■ **Tarea**: Transcribe sin cambios la parte del relato familiar que empieza en "Mi abuela, resignada, se" y termina en "se dejó conmover.".

■ **Fragmento dado**:
══════

De pilot, con un sombrero de esos que usan los sheriff, y ese aire de despedida que cobró cuando los alcoholes empezaron a ganarle la pulseada. Cuando al fin me le acerco me recibe con esa frase: "Aquí viene el último cowboy". Llorar era un exceso y reír era hipocresía, de modo que me diluí en un par de frases de circunstancia y seguí mi camino, pensando en que, definitivamente, los Ramírez nacimos para la tragicomedia.
Mi abuela paterna -la Adelaida- fue ,durante muchos años, cocinera de la parroquia, por tanto ,para ella los sacerdotes eran apenas algo menos sagrado que el Niño Jesús. Aconteció que uno de esos 6 de Enero en que mi padre celebraba su cumpleaños con uno de los clásicos y tormentosos asados bajo el tala (que aún está frente a la casa materna), la sobremesa se tiñó de vino VUDÚ y, para colmo de males, había una guitarra a mano.
Mi abuela, resignada, se sentó a la puerta de su casa, rogando que aquello fuera breve, pero ese día nuestro Señor andaba con ganas de hacer bromas. Primero, mi viejo quiso homenajearla cantando un vals: "Pedacito de cielo", pero la emoción lo traicionaba a cada compás y , como él era del país donde los hombres no lloran, desistió de la serenata. La Adelaida para entonces había adquirido una expresión de Toro Sentado y no se dejó conmover.
Tras unos minutos en los cuales el festejo parecía tocar fin, resucitó mi tío, quien se había ido apagando por los efectos del calor y los tintos. Y entonces incorporó en Joselito. Tonadillas flamencas y amagos de paso doble con un sello personal: una patadita al costado y su expresión característica. "¡Ñéi!" (???)

══════

■ **Datos proporcionados**:
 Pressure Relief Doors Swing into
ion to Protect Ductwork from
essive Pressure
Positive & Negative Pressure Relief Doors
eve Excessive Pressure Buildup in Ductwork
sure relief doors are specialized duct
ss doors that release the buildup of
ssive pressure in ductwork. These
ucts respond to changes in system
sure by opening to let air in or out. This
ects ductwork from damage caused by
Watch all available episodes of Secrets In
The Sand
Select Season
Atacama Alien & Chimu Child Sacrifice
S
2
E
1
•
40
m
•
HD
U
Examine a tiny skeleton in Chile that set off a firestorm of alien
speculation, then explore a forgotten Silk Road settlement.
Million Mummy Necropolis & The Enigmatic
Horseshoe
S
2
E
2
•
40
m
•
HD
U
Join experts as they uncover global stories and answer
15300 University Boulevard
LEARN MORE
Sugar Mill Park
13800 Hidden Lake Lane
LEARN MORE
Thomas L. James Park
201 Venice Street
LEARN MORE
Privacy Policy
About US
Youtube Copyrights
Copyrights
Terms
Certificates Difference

══════

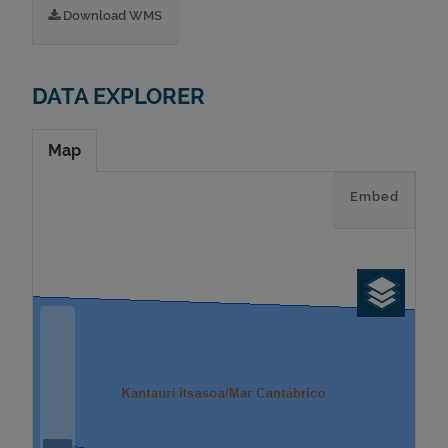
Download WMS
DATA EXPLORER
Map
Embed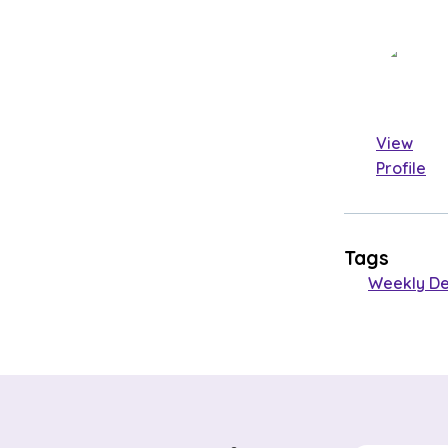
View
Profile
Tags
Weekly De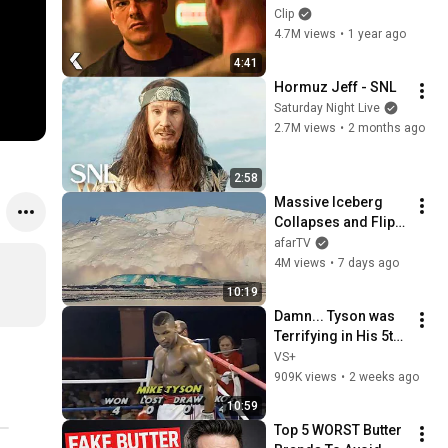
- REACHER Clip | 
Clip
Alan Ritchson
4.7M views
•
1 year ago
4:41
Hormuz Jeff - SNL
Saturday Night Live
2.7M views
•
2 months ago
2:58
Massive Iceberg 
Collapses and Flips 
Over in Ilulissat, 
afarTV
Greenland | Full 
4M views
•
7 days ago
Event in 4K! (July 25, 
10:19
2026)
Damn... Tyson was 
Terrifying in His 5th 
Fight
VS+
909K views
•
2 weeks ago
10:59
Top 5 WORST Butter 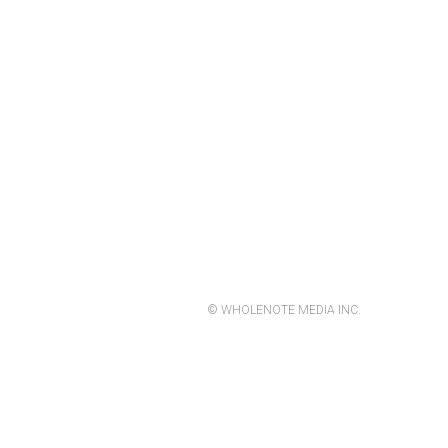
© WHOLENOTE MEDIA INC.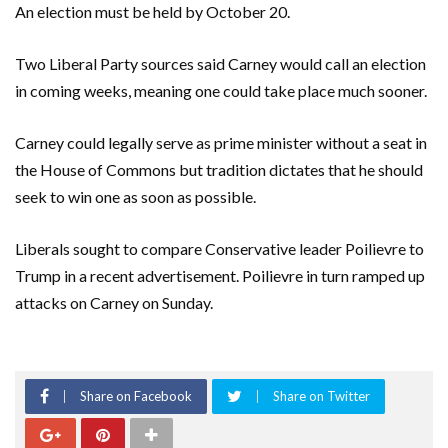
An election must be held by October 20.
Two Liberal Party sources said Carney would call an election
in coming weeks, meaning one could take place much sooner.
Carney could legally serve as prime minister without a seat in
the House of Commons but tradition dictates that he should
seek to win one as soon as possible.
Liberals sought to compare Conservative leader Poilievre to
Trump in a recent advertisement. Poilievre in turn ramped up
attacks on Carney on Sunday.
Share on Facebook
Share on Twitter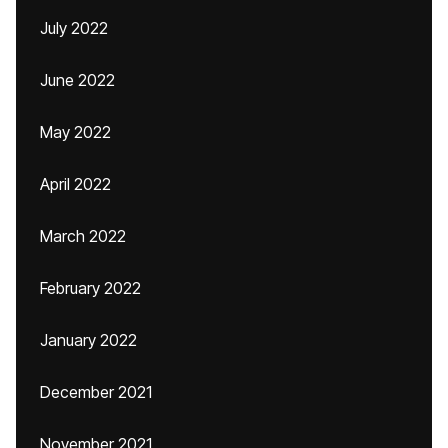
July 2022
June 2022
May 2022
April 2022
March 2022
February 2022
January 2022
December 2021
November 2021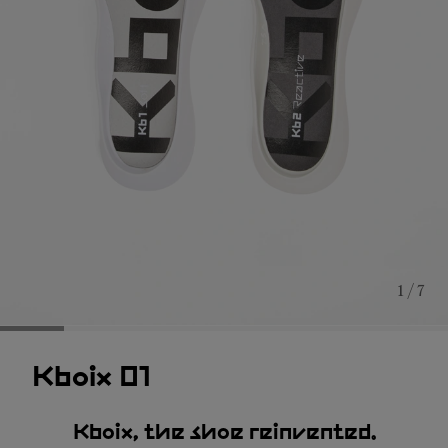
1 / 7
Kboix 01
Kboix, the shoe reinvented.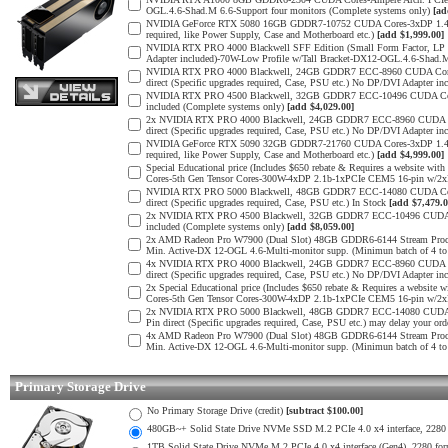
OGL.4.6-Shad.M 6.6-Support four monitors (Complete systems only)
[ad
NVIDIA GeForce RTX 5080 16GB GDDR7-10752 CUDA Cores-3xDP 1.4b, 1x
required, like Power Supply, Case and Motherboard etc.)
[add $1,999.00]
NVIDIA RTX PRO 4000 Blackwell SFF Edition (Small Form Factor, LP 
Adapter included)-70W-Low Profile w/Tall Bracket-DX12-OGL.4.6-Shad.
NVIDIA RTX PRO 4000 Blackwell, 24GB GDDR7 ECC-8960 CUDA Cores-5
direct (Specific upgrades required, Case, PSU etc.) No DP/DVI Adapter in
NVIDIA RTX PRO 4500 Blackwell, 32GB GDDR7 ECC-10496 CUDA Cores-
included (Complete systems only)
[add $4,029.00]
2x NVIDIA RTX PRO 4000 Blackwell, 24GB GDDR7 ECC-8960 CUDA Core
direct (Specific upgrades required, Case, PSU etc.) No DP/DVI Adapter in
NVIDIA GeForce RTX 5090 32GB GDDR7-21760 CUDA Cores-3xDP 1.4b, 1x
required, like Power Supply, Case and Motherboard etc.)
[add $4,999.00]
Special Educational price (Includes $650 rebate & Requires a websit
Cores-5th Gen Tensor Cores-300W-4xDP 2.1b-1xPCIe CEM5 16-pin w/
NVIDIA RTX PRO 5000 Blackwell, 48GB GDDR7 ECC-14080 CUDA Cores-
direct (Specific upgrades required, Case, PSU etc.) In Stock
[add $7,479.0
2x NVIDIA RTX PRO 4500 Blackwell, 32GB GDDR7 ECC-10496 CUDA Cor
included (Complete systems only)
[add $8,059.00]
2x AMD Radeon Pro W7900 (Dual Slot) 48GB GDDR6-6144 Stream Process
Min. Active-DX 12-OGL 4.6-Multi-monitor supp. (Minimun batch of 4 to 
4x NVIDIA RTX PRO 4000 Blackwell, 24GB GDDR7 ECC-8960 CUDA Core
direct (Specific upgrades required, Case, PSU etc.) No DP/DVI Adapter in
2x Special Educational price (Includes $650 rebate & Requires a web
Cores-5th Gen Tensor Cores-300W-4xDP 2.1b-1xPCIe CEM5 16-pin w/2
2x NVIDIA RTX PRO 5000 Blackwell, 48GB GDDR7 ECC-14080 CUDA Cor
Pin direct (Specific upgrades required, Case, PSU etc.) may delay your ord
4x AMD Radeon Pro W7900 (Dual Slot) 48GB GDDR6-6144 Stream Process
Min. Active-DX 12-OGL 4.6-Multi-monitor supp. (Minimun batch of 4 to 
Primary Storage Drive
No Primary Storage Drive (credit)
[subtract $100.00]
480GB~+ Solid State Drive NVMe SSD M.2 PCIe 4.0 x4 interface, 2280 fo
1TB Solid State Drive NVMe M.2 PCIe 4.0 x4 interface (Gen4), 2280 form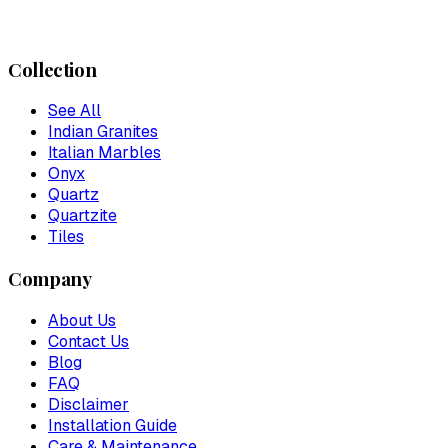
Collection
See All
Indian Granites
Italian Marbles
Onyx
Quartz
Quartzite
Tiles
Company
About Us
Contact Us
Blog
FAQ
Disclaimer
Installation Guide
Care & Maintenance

══════

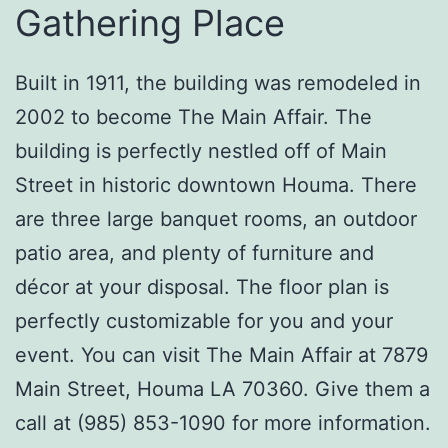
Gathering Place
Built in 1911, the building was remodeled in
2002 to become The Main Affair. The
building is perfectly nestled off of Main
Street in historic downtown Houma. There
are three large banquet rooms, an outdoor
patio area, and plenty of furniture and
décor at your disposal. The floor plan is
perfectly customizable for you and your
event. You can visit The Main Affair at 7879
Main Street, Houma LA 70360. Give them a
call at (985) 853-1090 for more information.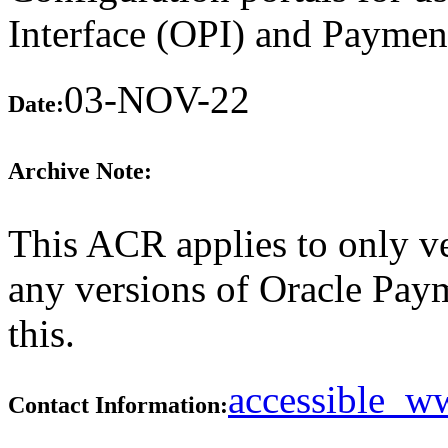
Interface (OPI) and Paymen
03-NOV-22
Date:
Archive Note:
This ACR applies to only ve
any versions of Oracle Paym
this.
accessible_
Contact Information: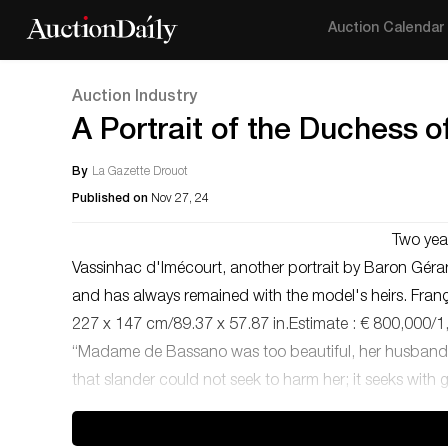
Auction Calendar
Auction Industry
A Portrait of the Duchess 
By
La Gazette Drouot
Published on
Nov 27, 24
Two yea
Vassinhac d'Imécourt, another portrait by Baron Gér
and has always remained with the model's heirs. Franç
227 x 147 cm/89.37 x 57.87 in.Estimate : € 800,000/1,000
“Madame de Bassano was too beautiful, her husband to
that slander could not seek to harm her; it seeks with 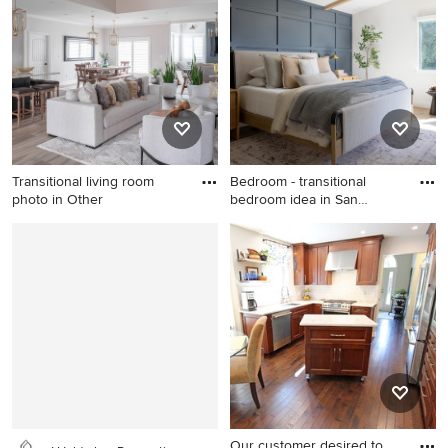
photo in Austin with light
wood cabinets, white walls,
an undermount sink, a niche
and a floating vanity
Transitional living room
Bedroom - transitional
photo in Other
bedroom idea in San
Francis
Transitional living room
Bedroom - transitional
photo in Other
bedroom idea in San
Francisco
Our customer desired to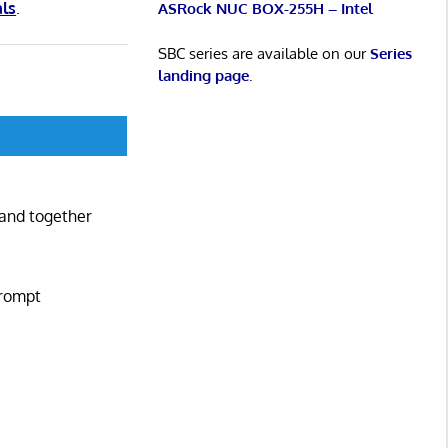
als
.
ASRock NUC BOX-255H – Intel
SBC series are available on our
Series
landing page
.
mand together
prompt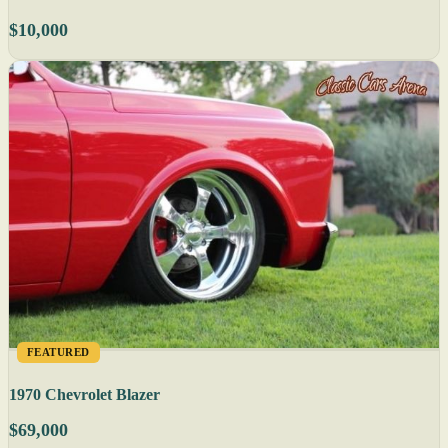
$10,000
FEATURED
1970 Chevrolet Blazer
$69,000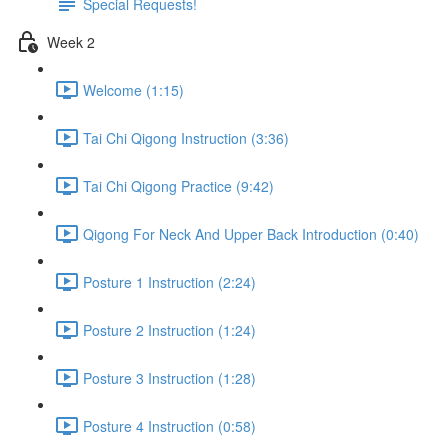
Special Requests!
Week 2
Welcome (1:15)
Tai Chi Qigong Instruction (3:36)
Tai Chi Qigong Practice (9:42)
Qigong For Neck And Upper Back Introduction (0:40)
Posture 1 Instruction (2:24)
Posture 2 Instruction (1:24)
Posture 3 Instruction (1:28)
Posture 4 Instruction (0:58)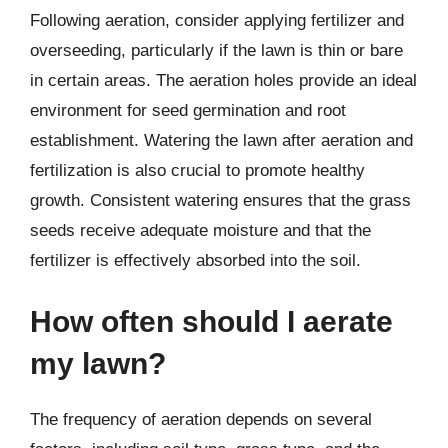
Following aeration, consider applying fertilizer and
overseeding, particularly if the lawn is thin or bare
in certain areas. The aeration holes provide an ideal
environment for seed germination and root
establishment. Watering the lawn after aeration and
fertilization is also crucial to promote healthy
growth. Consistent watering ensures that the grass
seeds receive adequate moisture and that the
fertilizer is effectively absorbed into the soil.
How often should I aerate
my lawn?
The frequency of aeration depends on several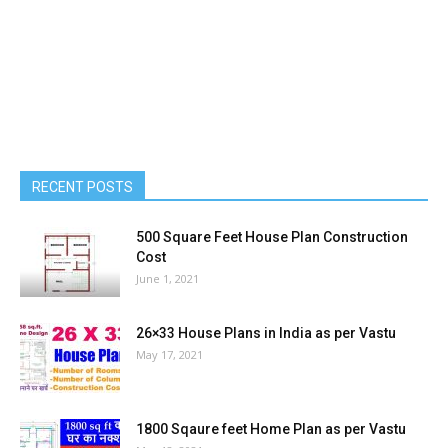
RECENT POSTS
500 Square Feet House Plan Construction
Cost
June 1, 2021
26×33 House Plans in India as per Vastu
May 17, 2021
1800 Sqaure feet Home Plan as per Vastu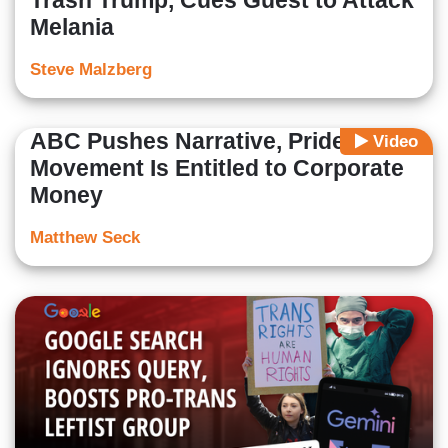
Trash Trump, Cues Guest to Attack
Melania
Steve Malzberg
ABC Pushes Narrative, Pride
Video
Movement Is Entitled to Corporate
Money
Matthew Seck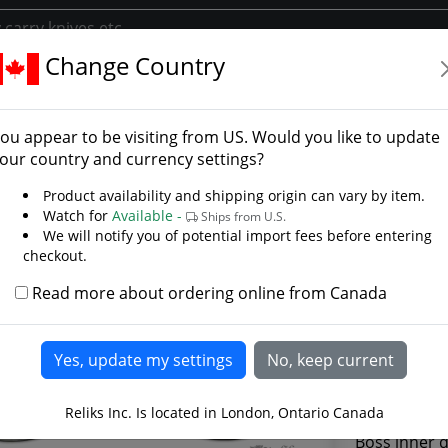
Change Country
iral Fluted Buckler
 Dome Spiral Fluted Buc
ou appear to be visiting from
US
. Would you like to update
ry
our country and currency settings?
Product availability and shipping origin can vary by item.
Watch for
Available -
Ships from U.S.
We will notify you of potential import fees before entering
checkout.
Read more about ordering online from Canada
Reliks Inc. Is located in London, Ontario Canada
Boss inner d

══════

■ **Resultado**:
Mi abuela, resignada, se sentó a la puerta de su casa, rogando que aquello fuera breve, pero ese día nuestro Señor andaba con ganas de hacer bromas. Primero, mi viejo quiso homenajearla cantando un vals: "Pedacito de cielo", pero la emoción lo traicionaba a cada compás y , como él era del país donde los hombres no lloran, desistió de la serenata. La Adelaida para entonces había adquirido una expresión de Toro Sentado y no se dejó conmover.